1.14.3

• follow up for 1.14.2. Drop the version check for each command.

1.14.2

• drop check for OCI version. A recent bump in the OCI runtime specs caused crun to fail with every config file. Just drop the check since it doesn't add any value.

1.14.1

• there was recently a security vulnerability (CVE-2024-21626) in runc
  that allowed a malicious user to chdir(2) to a /proc/*/fd entry that is
  outside the container rootfs. While crun is not affected directly,
  harden chdir by validating that we are still inside the container
  rootfs.
• container: attempt to close all the files before execv(2).
  if we leak any fd, it prevents execv to gain access to files outside
  the container rootfs through /proc/self/fd/$fd.
• fix a regression caused by 1.14 when installing the ebpf filter on a
  kernel older than 5.11.
• cgroup, systemd: fix segfault if the resources block is not specified.

1.14

• build: drop dependency on libgcrypt. Use blake3 to compute the cache key.
• cpuset: don't clobber parent cgroup value when writing the cpuset value.
• linux: force umask(0). It ensures that the mknodat syscall is not affected by the umask of the calling process, allowing file permissions to be set as specified in the OCI configuration.
• ebpf: do not require MEMLOCK for eBPF programs. This requirement was relaxed in Linux 5.11.

1.13

• src: use O_CLOEXEC for all open/openat calls
• cgroup v1: use "max" when pids limit < 0.
• improve error message when idmap mount fails because the underlying file system has no support for it.
• libcrun: fix compilation when building without libseccomp and libcap.
• fix relative idmapped mount when using the custom annotation.

1.12

• add new WebAssembly handler: spin.
• systemd: fallback to system bus if session bus is not available.
• configure the cpu rt and cpuset controllers before joining them to avoid running temporarily the workload on the wrong cpus.
• preconfigure the cpuset with required resources instead of using the parent's set. This prevents needless churn in the kernel as it tracks which CPUs have load balancing disabled.
• try attr//* before the attr/* files.

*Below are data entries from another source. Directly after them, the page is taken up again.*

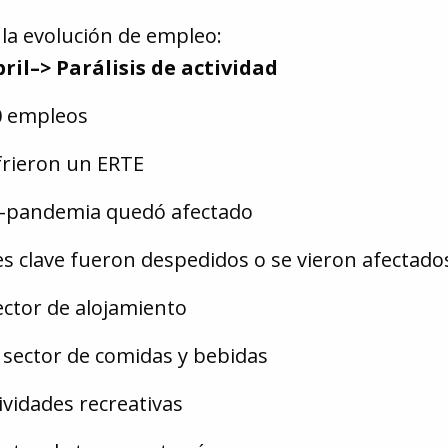
 la evolución de empleo:
ril–> Parálisis de actividad
0 empleos
frieron un ERTE
re-pandemia quedó afectado
s clave fueron despedidos o se vieron afectado
ector de alojamiento
 sector de comidas y bebidas
ividades recreativas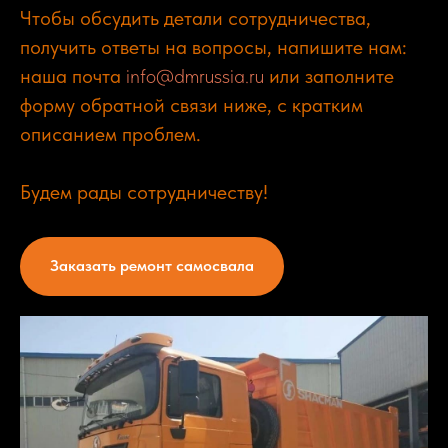
Чтобы обсудить детали сотрудничества,
получить ответы на вопросы, напишите нам:
наша почта
info@dmrussia.ru
или заполните
форму обратной связи ниже, с кратким
описанием проблем.
Будем рады сотрудничеству!
Заказать ремонт самосвала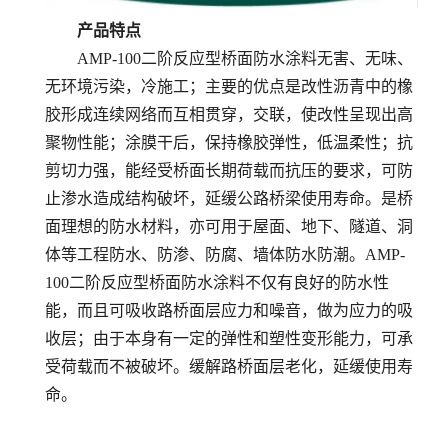
产品特点
AMP-100二阶反应型桥面防水涂料无害、无味、
无环境污染，冷施工；主要的优点是改性沥青中的橡
胶形成连续网络而互相贯穿，交联，使改性呈现出高
聚物性能；涂膜干后，保持橡胶弹性，低温柔性；抗
剪切力强，能经受桥面长期荷载而抗压的要求，可防
止渗水造成结构破坏，延缓公路桥梁使用寿命。是桥
面理想的防水材料，亦可用于屋面、地下、隧道、洞
体等工程防水、防渗、防腐、墙体防水防潮。AMP-
100二阶反应型桥面防水涂料不仅有良好的防水性
能，而且可吸收路桥面层应力和噪音，做为应力的吸
收层；由于本身有一定的弹性和塑性变形能力，可承
受荷载而不被破坏。缓解路桥面层老化，延缓使用寿
命。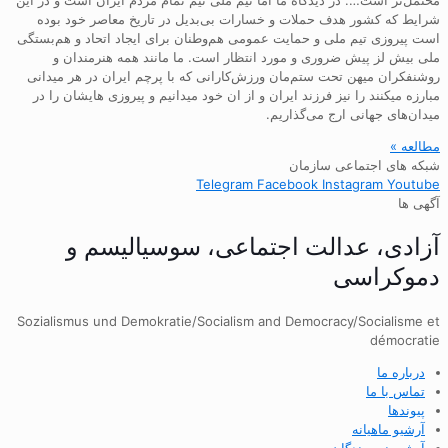
شرایط که کشور هدف حملات و خسارات بی‌بدیل در تاریخ معاصر خود بوده
است پیروزی تیم ملی و حمایت عمومی هم‌وطنان برای ایجاد اتحاد و هم‌بستگی
ملی بیش لز پیش ضروری و مورد انتظار است. ما مانند همه هنرمندان و
روشنفکران میهن تحت ستم‌مان ورزش‌کارانی که با پرچم ایران در هر میدانی
مبارزه میکنند را نیز فرزند ایران و از ان خود میدانیم و پیروزی هایشان را در
میدان‌های جهانی ارج می‌گذاریم.
مطالعه »
شبکه های اجتماعی سازمان
Telegram
Facebook
Instagram
Youtube
آگهی ها
آزادی، عدالت اجتماعی، سوسیالیسم و
دموکراسی
Sozialismus und Demokratie/Socialism and Democracy/Socialisme et
démocratie
درباره ما
تماس با ما
پیوندها
آرشیو ماهیانه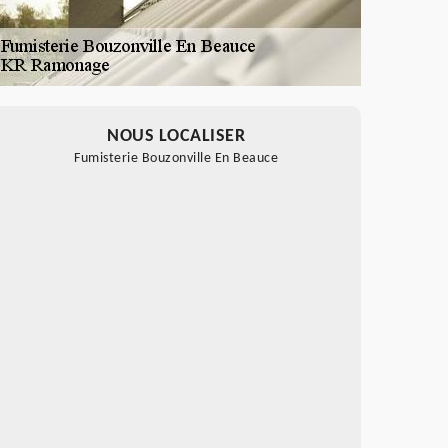
NOUS LOCALISER
Fumisterie Bouzonville En Beauce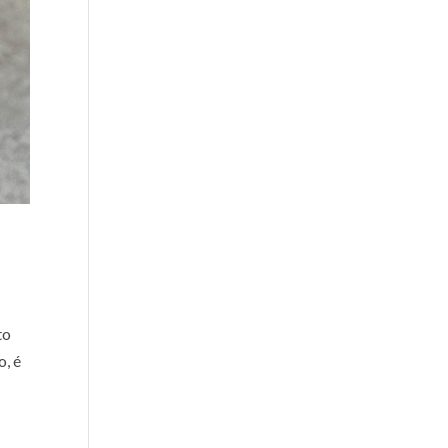
to
o, é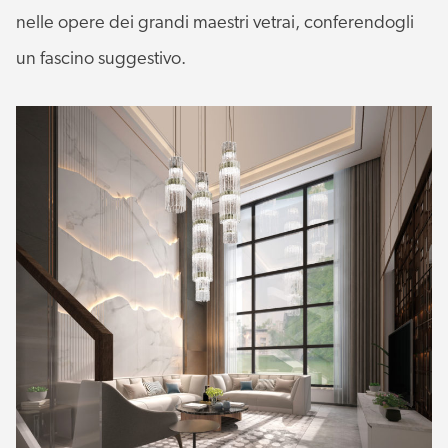
nelle opere dei grandi maestri vetrai, conferendogli
un fascino suggestivo.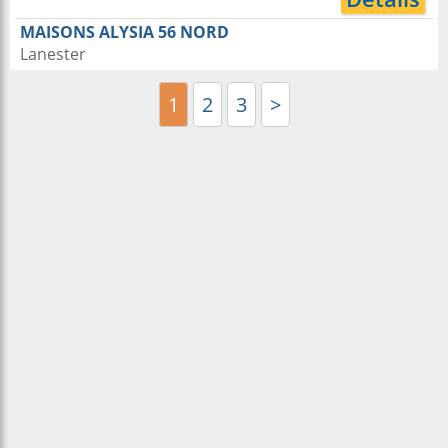
MAISONS ALYSIA 56 NORD
Lanester
1
2
3
>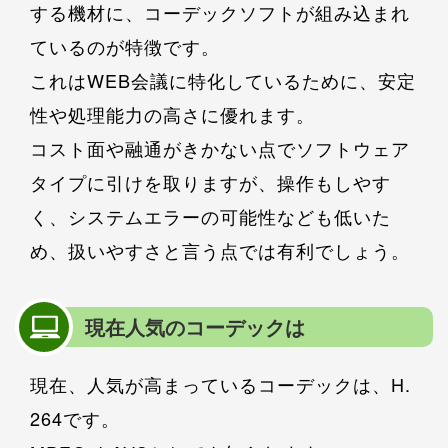
する機材に、コーデックソフトが組み込まれ
ているのが特徴です。
これはWEB会議に特化しているために、安定
性や処理能力の高さに優れます。
コスト面や融通がきかない点でソフトウェア
タイプに引けを取りますが、操作もしやす
く、システムエラーの可能性なども低いた
め、扱いやすさと言う点では有利でしょう。
現在人気のコーデックは
現在、人気が高まっているコーデックは、H.
264です。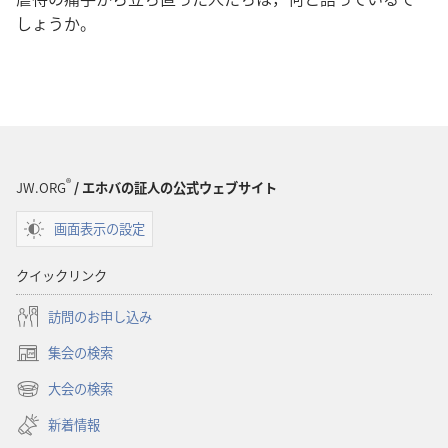
しょうか。
®
JW.ORG
/ エホバの証人の公式ウェブサイト
画面表示の設定
クイックリンク
訪問のお申し込み
集会の検索
（新
し
大会の検索
（新
い
し
新着情報
タ
い
ブ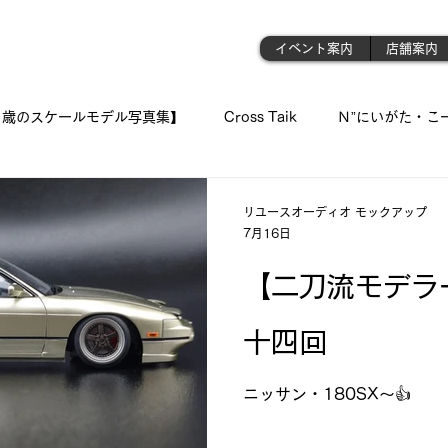
門店
イベント案内
店舗案内
1歳のスケールモデル写真集】
Cross Taik
Ｎ”にいがた・こ
ockupの音波実習室!!
【王国のオーディオ事情】
【俺の👍 
リユースオーディオ モックアップ
7月16日
「シュウちゃんの部屋!!」
蓄音機
「プラモが好きんがぁ～てぇ
【二刀流モデラ
十四回
 我が青春のプラ模型 🛥
『モデラーＮ氏の製作記録』
《 おっ
ニッサン・180SX～👍
ジェット・モデルよ !! 空へ✈
古いモデルを味わい深く…造る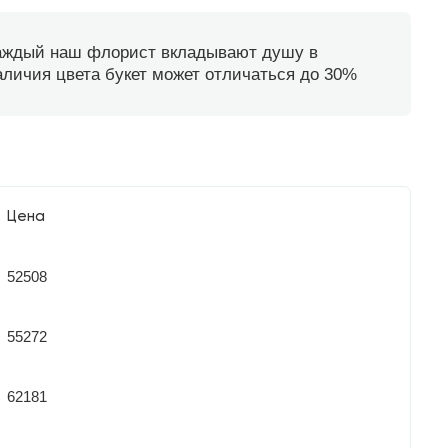
каждый наш флорист вкладывают душу в
наличия цвета букет может отличаться до 30%
Цена
52508
55272
62181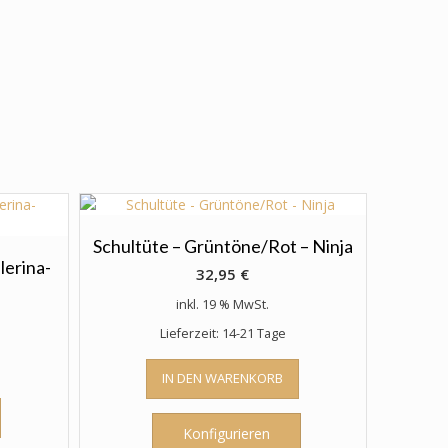
Schultüte – Grüntöne/Rot – Ninja
lerina-
32,95
€
inkl. 19 % MwSt.
Lieferzeit: 14-21 Tage
IN DEN WARENKORB
Konfigurieren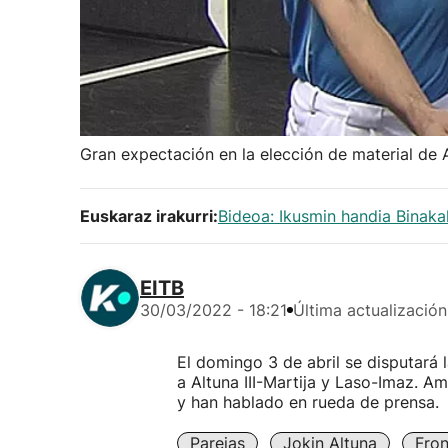
Gran expectación en la elección de material de A
Euskaraz irakurri:
Bideoa: Ikusmin handia Binaka
EITB
30/03/2022 - 18:21
Última actualización
El domingo 3 de abril se disputará 
a Altuna III-Martija y Laso-Imaz. Am
y han hablado en rueda de prensa.
Parejas
Jokin Altuna
Fron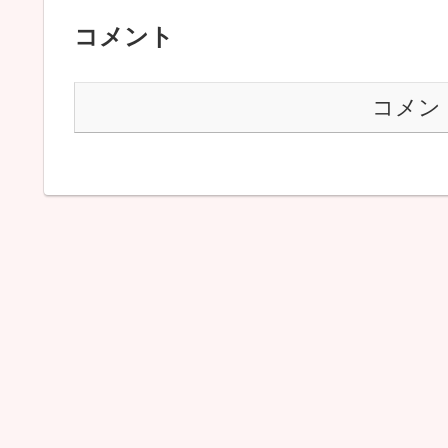
コメント
コメン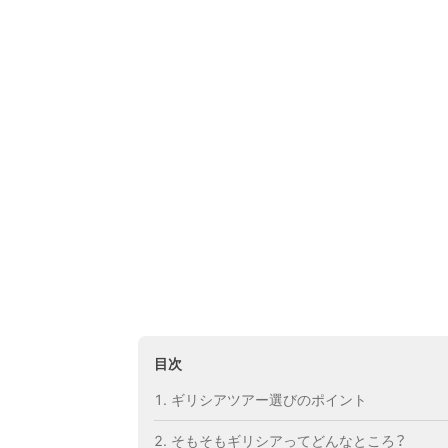
目次
ギリシアツアー選びのポイント
そもそもギリシアってどんなところ？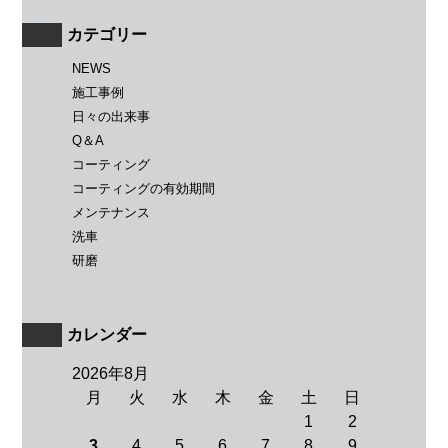
カテゴリー
NEWS
施工事例
日々の出来事
Q＆A
コーティング
コーティングの有効期間
メンテナンス
洗車
研磨
カレンダー
2026年8月
月
火
水
木
金
土
日
1
2
3
4
5
6
7
8
9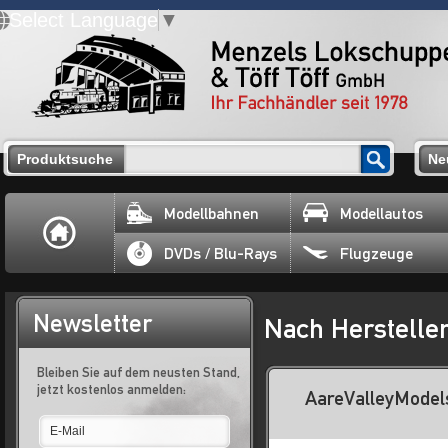
Select Language
▼
Produktsuche
Ne
Modellbahnen
Modellautos
DVDs / Blu-Rays
Flugzeuge
Newsletter
Nach Herstelle
Bleiben Sie auf dem neusten Stand,
jetzt kostenlos anmelden:
AareValleyModel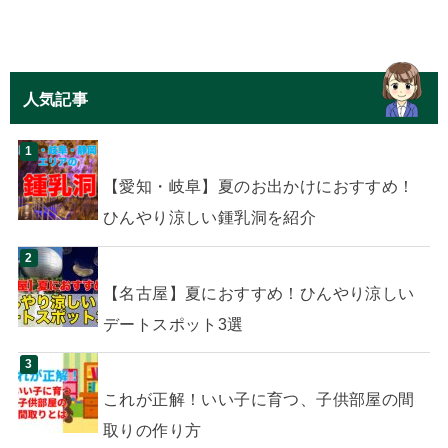
人気記事
【愛知・岐阜】夏のお出かけにおすすめ！
ひんやり涼しい鍾乳洞を紹介
【名古屋】夏におすすめ！ひんやり涼しい
デートスポット3選
これが正解！いい子に育つ、子供部屋の間
取りの作り方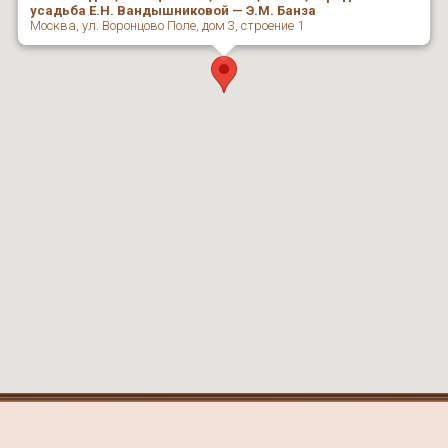
усадьба Е.Н. Вандышниковой — Э.М. Банза
Москва, ул. Воронцово Поле, дом 3, строение 1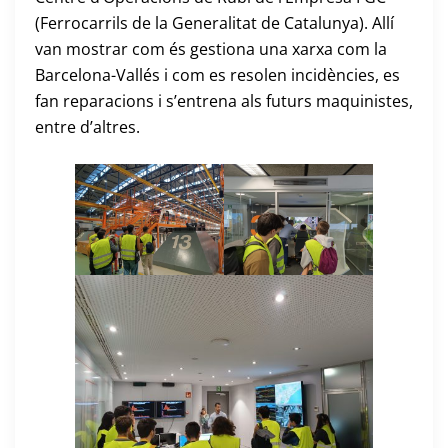
(Ferrocarrils de la Generalitat de Catalunya). Allí
van mostrar com és gestiona una xarxa com la
Barcelona-Vallés i com es resolen incidències, es
fan reparacions i s’entrena als futurs maquinistes,
entre d’altres.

Writes to the attr/* files may fail if apparmor is not the first "major" LSM in the list of loaded LSMs (e.g. lsm=apparmor,bpf vs lsm=bpf,apparmor).

1.11.2

• fix a regression caused by 1.11.1 where the process crashes if there are no CPU limits configured on cgroup v1.
• fix error code check for the ptsname_r function.

1.11.1

• force a remount operation with bind mounts from the host to correctly set all the mount flags.

1.11

• cgroup: honor cpu burst.
• systemd: set CPUQuota and CPUPeriod on the scope cgroup.
• linux: append tmpfs mode if missing for mounts. This is the same behavior of runc.
• cgroup: always use the user session for rootless.

1.10

• support for Intel Resource Director Technology (RDT).
• new mount option "copy-symlink". When provided for a mount, if the source is a symlink, then it is copied in the container instead of attempting a mount.
• linux: open mounts before setgroups if in a userns. This solves a problem where a directory that was previously accessible to the user, become inaccessible after setgroups causing the bind mount to fail.